We understand from Insurtech Gateway that Lloyd's insurance syndicate Atrium is underwriting Coincover's groundbreaking new policy. Cryptocurrency held in hot storage (online wallets) held by their partner BitGo will be protected against third-party attacks on the wallet or the theft of private keys. Coincover is also involved in providing insurance cover for wallets held by its partner, Civic Technologies, up to a value of US$1 million worth of cryptocurrencies.
In addition to providing insurance cover for loss or theft of digital assets, innovative companies are also taking advantage of the technology underlying cryptocurrencies, known as distributed ledger or blockchain technology.
There are a number of well publicised instances of insurance consortia looking at platform solutions using these technologies in commercial lines applications.
Start-up Nexus Mutual (one of the alumni from NRF’s Insurathon) facilitates a form of pooled risk protection in relation to smart contracts, which are automated computer programmes running over distributed ledgers. The pooling activity involves assessment of the risks of a given smart contract programme by members, including other developers of smart contracts. The proposition is: who is better to assess these risks than other developers?
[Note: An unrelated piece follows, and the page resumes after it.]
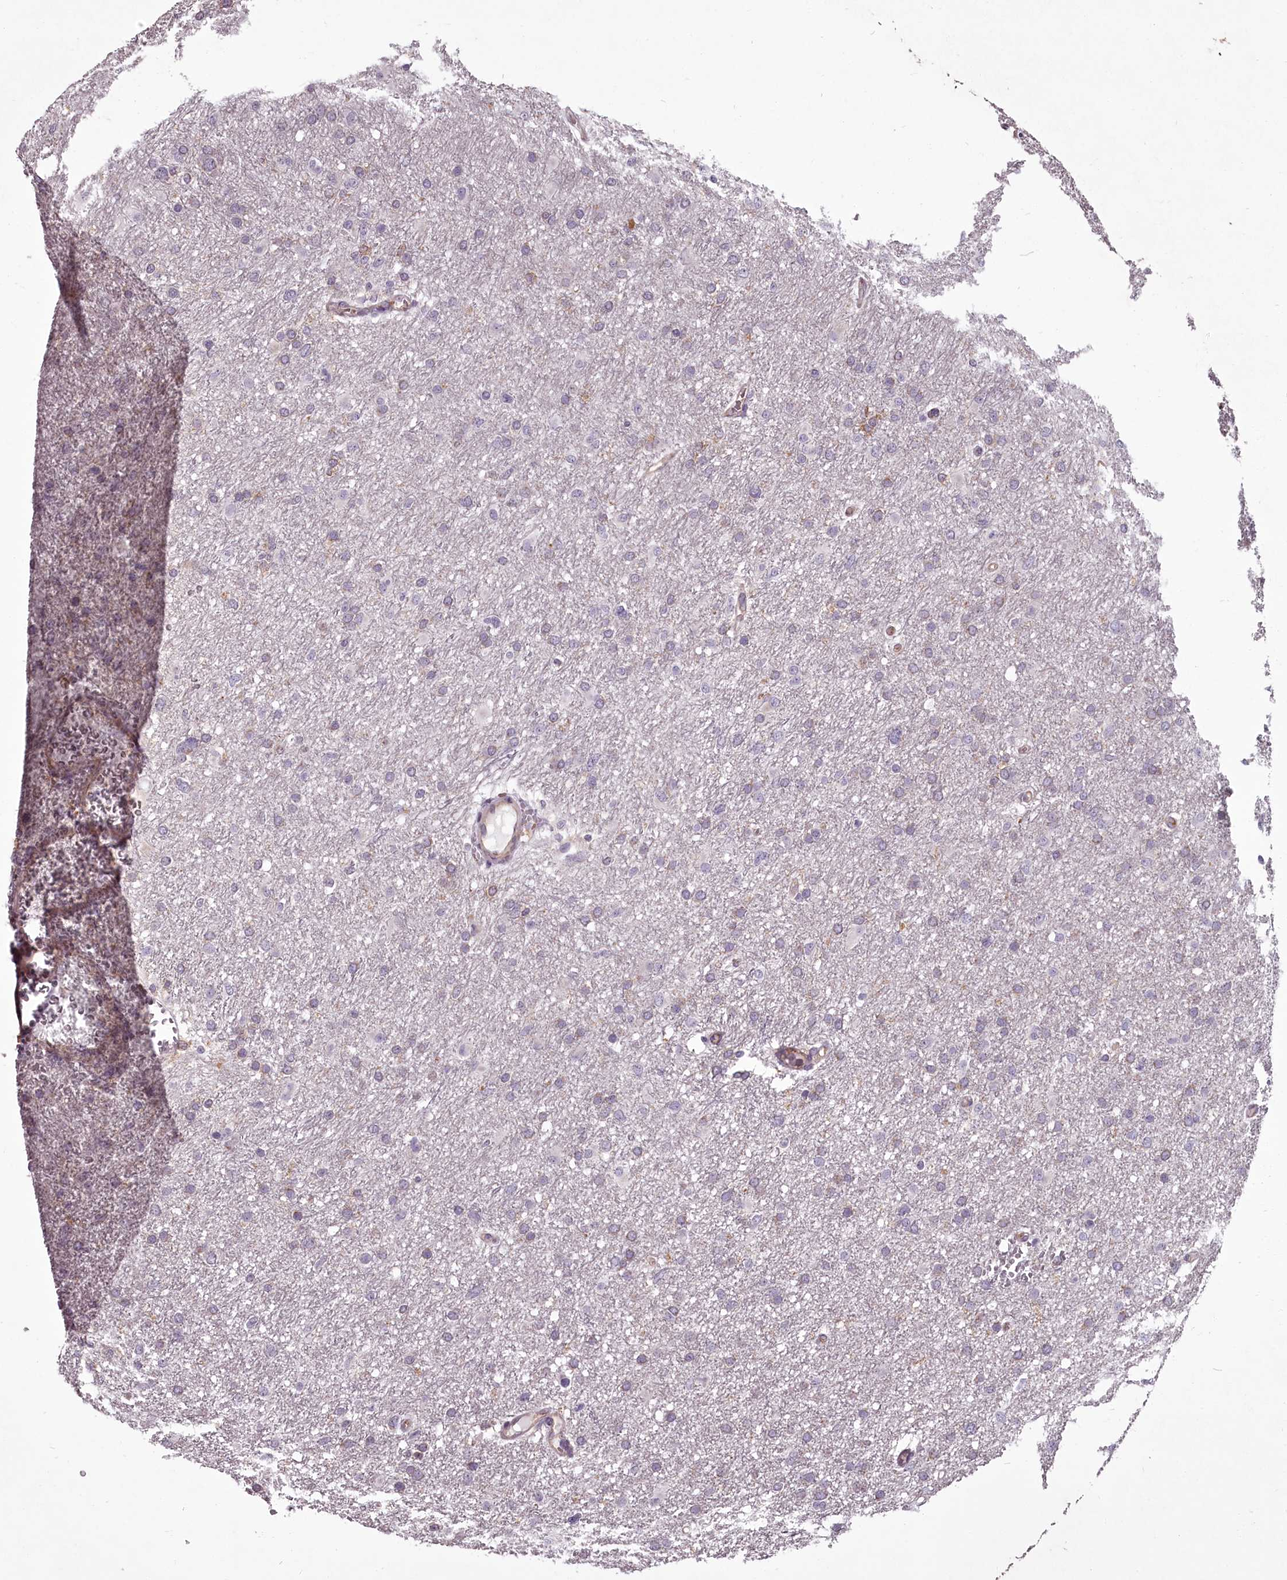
{"staining": {"intensity": "negative", "quantity": "none", "location": "none"}, "tissue": "glioma", "cell_type": "Tumor cells", "image_type": "cancer", "snomed": [{"axis": "morphology", "description": "Glioma, malignant, High grade"}, {"axis": "topography", "description": "Cerebral cortex"}], "caption": "This image is of high-grade glioma (malignant) stained with IHC to label a protein in brown with the nuclei are counter-stained blue. There is no positivity in tumor cells.", "gene": "STX6", "patient": {"sex": "female", "age": 36}}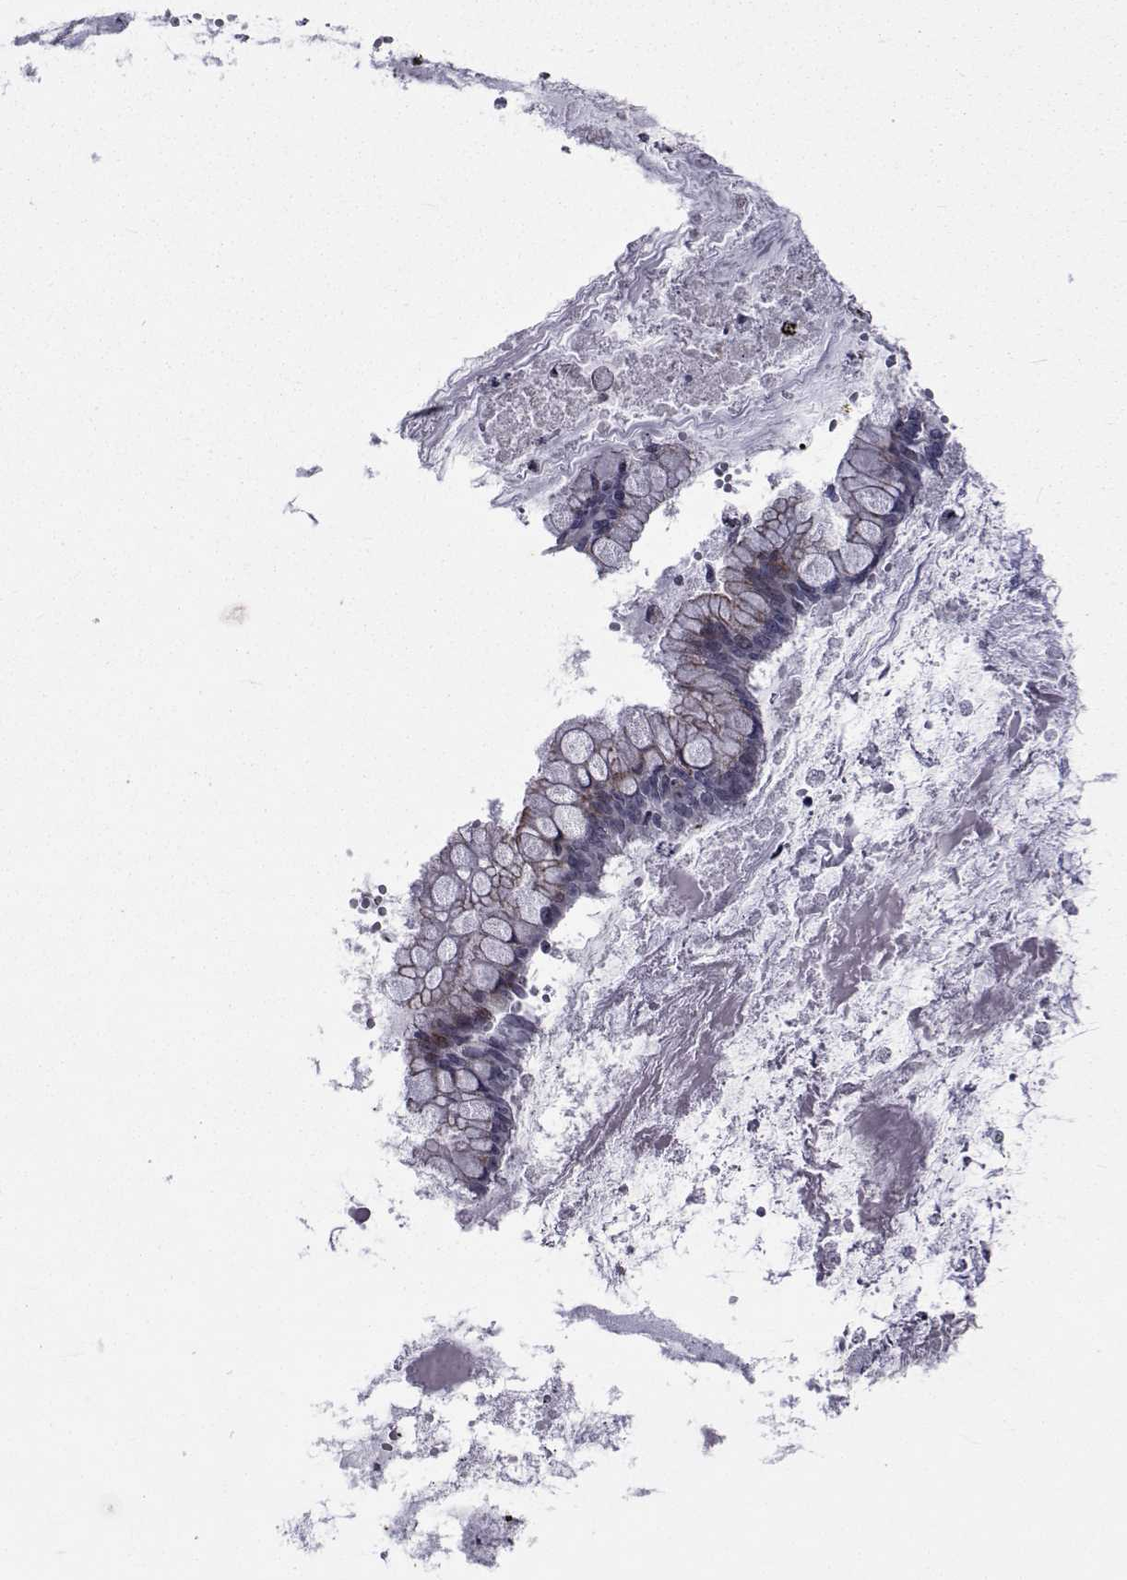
{"staining": {"intensity": "moderate", "quantity": "<25%", "location": "cytoplasmic/membranous"}, "tissue": "ovarian cancer", "cell_type": "Tumor cells", "image_type": "cancer", "snomed": [{"axis": "morphology", "description": "Cystadenocarcinoma, mucinous, NOS"}, {"axis": "topography", "description": "Ovary"}], "caption": "Immunohistochemical staining of mucinous cystadenocarcinoma (ovarian) shows low levels of moderate cytoplasmic/membranous positivity in approximately <25% of tumor cells.", "gene": "ATP6V1C2", "patient": {"sex": "female", "age": 67}}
Another approach is that of Nayms, a home grown Insurtech Gateway start-up, now in its beta test phase. Nayms implements insurance agreements as smart contract software programmes which run over the Ethereum distributed ledger platform. The intention is that the contracts can be transparent, can pay out automatically when pre-agreed conditions are satisfied and can be readily traded. Nayms will be applying this methodology to insuring crypto-risk with matched cryptocurrency.
In summary, this is an interesting time to be involved in the meeting point of insurance and digital assets.